You can now edit this file to alter the configuration.

Regarding the configuration system, this is an element of many servers that is absurdly complex, and for which reason
orly doesn't use a complicated scheme, a simple library that allows automatic configuration of a series of options,
added a simple info print:

----
orly help
----

will show you the instructions, and the one simple extension of being able to use a standard formated .env file to
configure all the options for an instance.

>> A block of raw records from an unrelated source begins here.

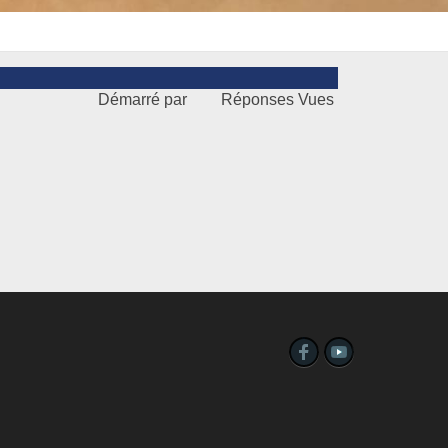
Démarré par
Réponses
Vues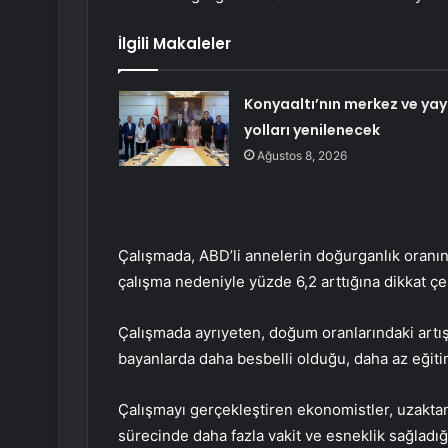
İlgili Makaleler
Konyaaltı’nın merkez ve yay
yolları yenilenecek
Ağustos 8, 2026
Çalışmada, ABD’li annelerin doğurganlık oranı
çalışma nedeniyle yüzde 6,2 arttığına dikkat çek
Çalışmada ayrıyeten, doğum oranlarındaki artış
bayanlarda daha besbelli olduğu, daha az eğiti
Çalışmayı gerçekleştiren ekonomistler, uzakt
sürecinde daha fazla vakit ve esneklik sağladığ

=== Database Storage Location

The database is stored in `$HOME/.local/share/orly` and if need be you can stop `orly` delete everything in this
directory and restart to "nuke" the database.

== API support

=== Standard Nostr NIPs

`orly` already accepts all the standard NIPs mainly nip-01, and many other types are recognised such an NIP-42 auth
messages and it uses and parses relay lists, and all that other stuff.

[#_simplified_nostr]
=== Simplified Nostr

Rather than write a text that will likely fall out of date very quickly, simply run `orly` and visit its listener
address (eg link:http://localhost:3334/api[http://localhost:3334/api]) to see the full documentation.

By default, this presents you with a Scalar Docs page that lets you browse the available API methods and shows examples
in many forms including cURL and most languages how to call and what data needs to go in headers, body, and parameters
and what results will come back.

There is even a subscription endpoint, also, which uses SSE format and doesn't require a websocket upgrade to work with.